Your reply should reproduce each entry exactly and contain no pictures.

[Saved entries]
····················
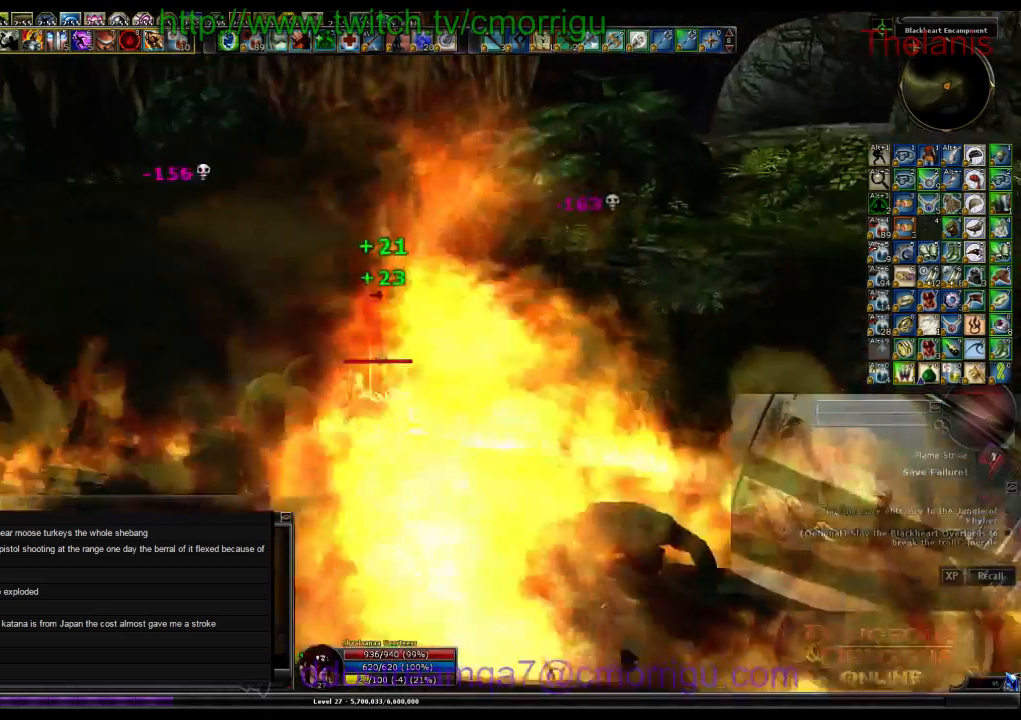
{"keys": ["w"], "events": []}
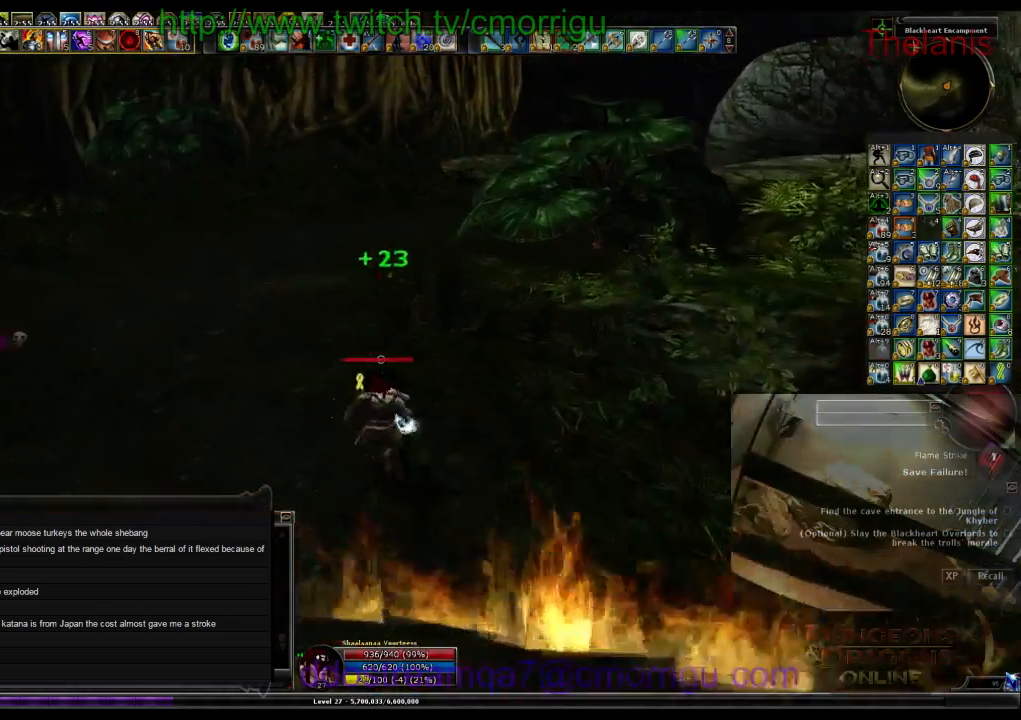
{"keys": ["w"], "events": []}
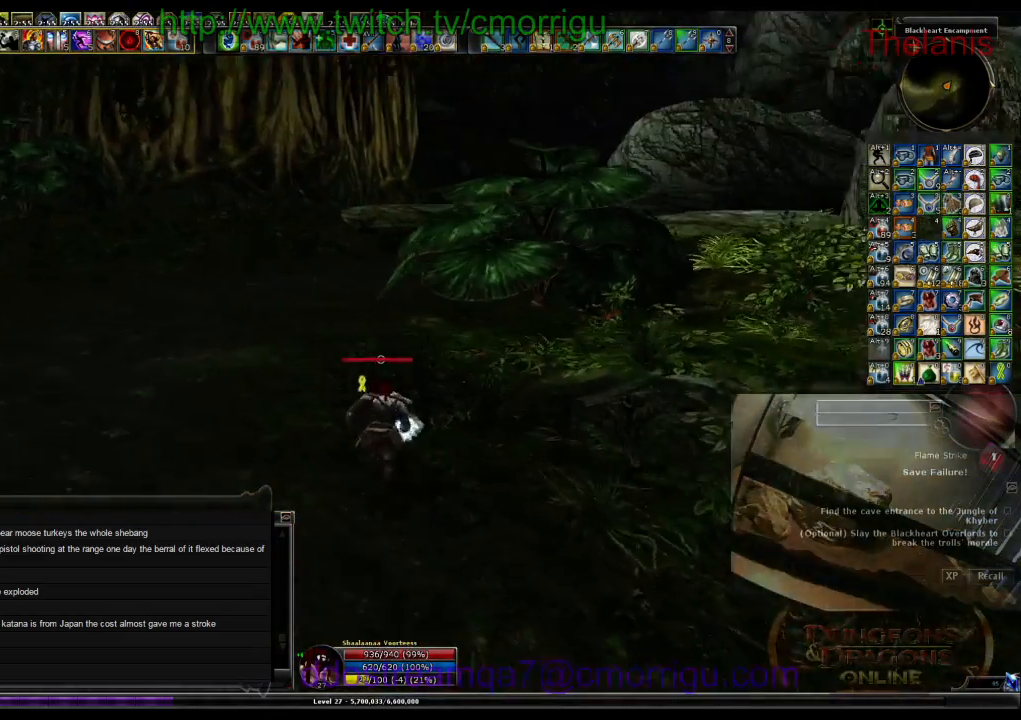
{"keys": ["w"], "events": []}
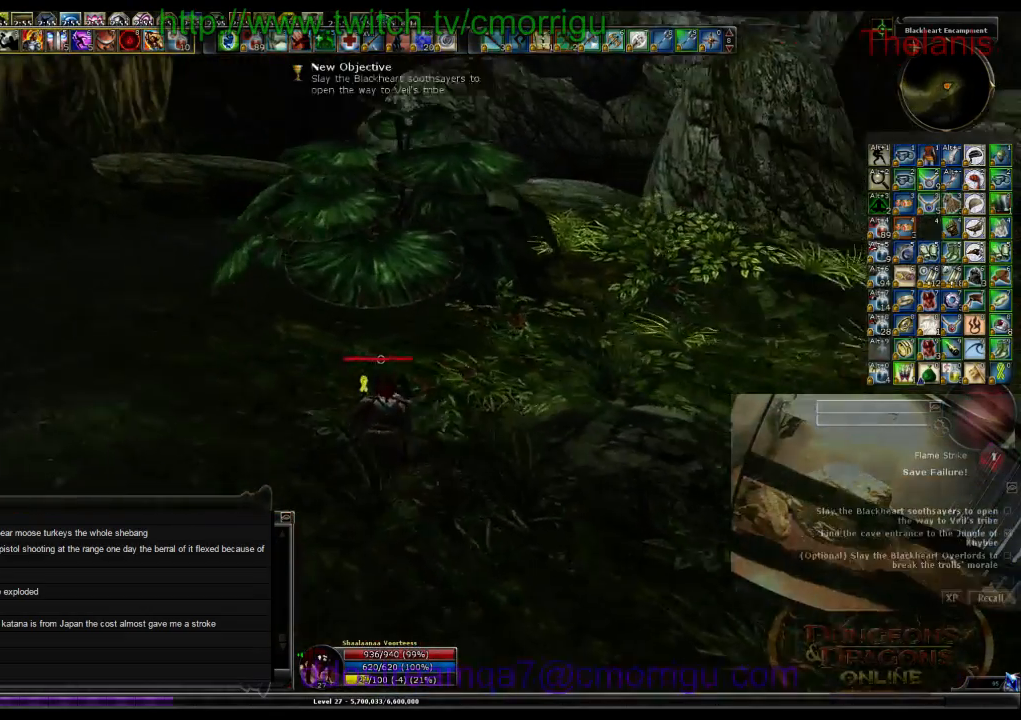
{"keys": ["w"], "events": []}
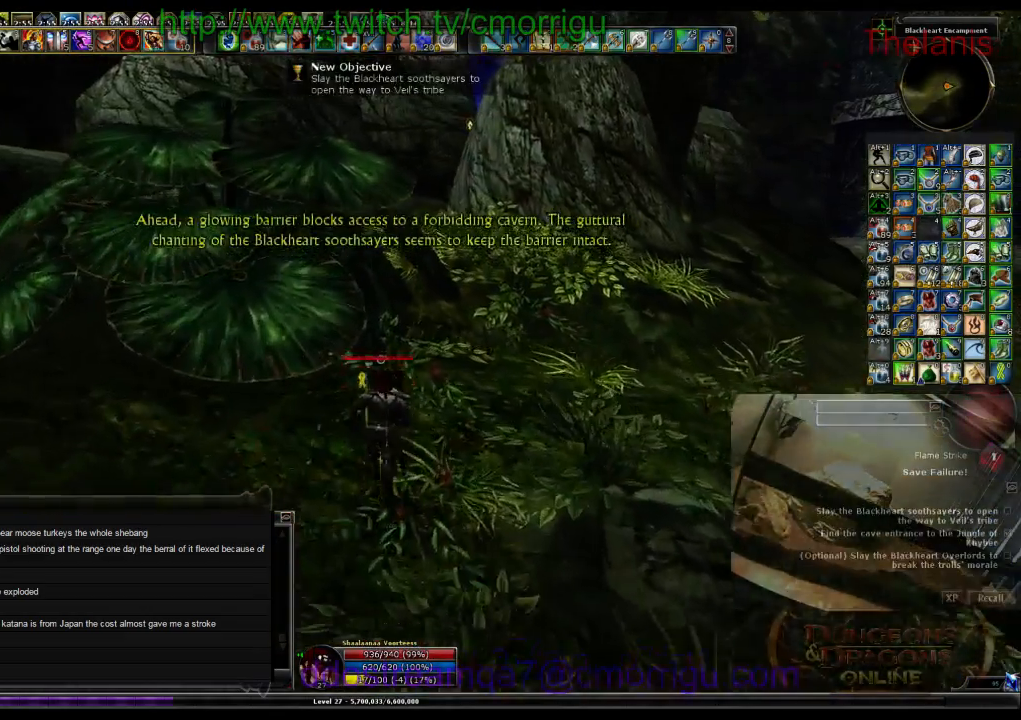
{"keys": ["w"], "events": []}
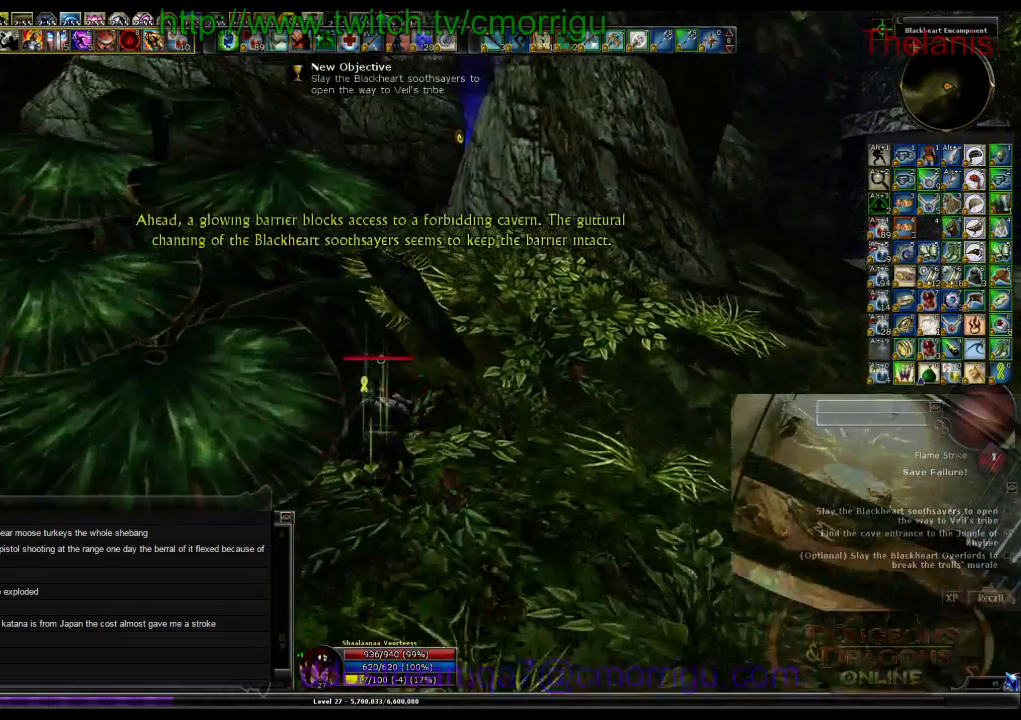
{"keys": ["w"], "events": []}
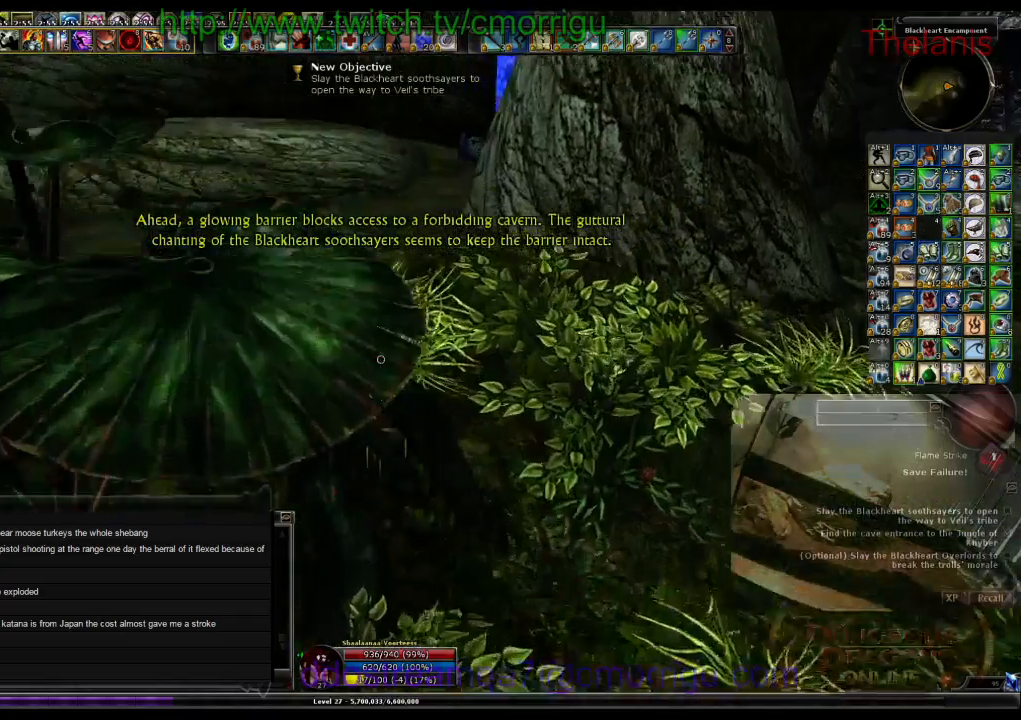
{"keys": ["w"], "events": []}
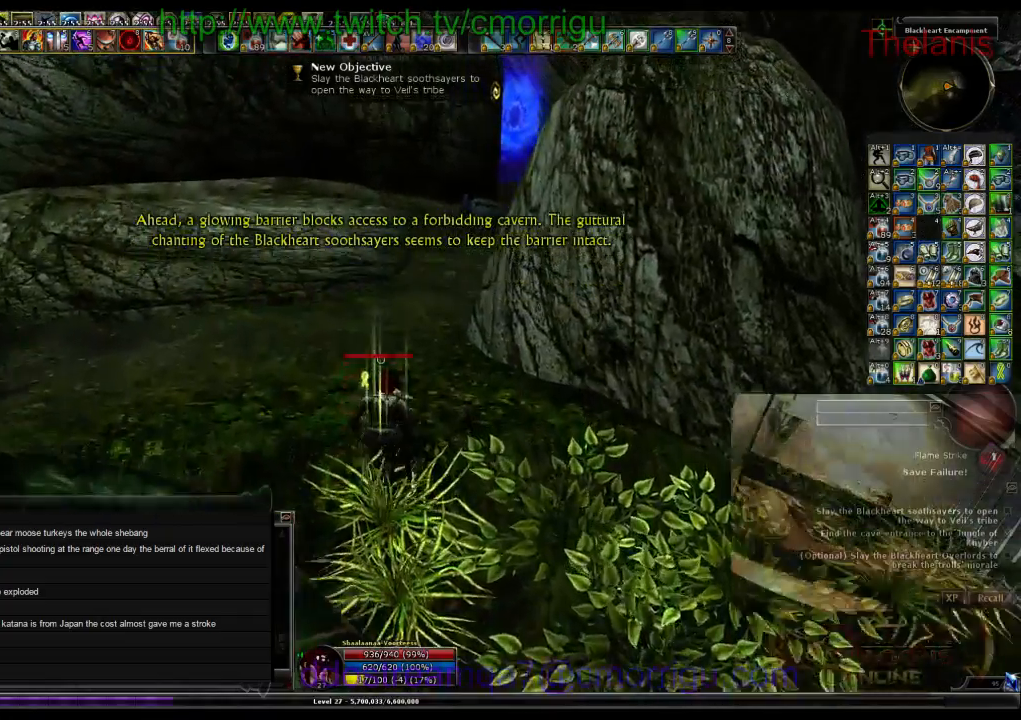
{"keys": ["w"], "events": []}
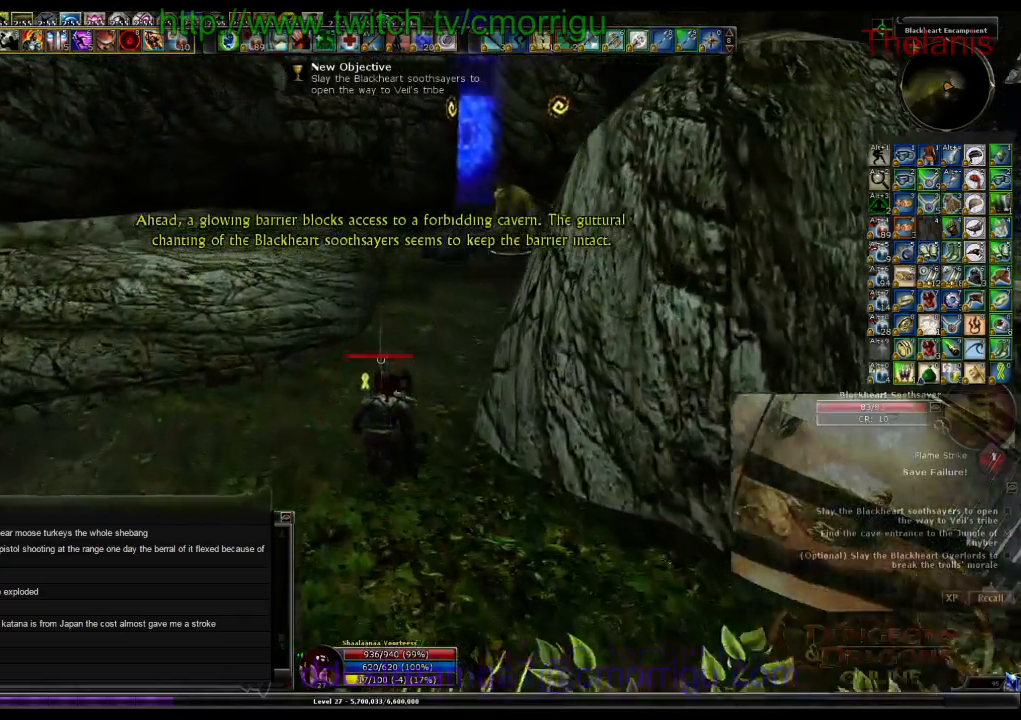
{"keys": ["w"], "events": []}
····················
**Output of the task**
{"keys": ["w"], "events": []}
{"keys": ["w"], "events": []}
{"keys": ["w"], "events": []}
{"keys": ["w"], "events": []}
{"keys": ["w"], "events": []}
{"keys": ["w"], "events": []}
{"keys": ["w"], "events": []}
{"keys": ["w"], "events": []}
{"keys": ["w"], "events": []}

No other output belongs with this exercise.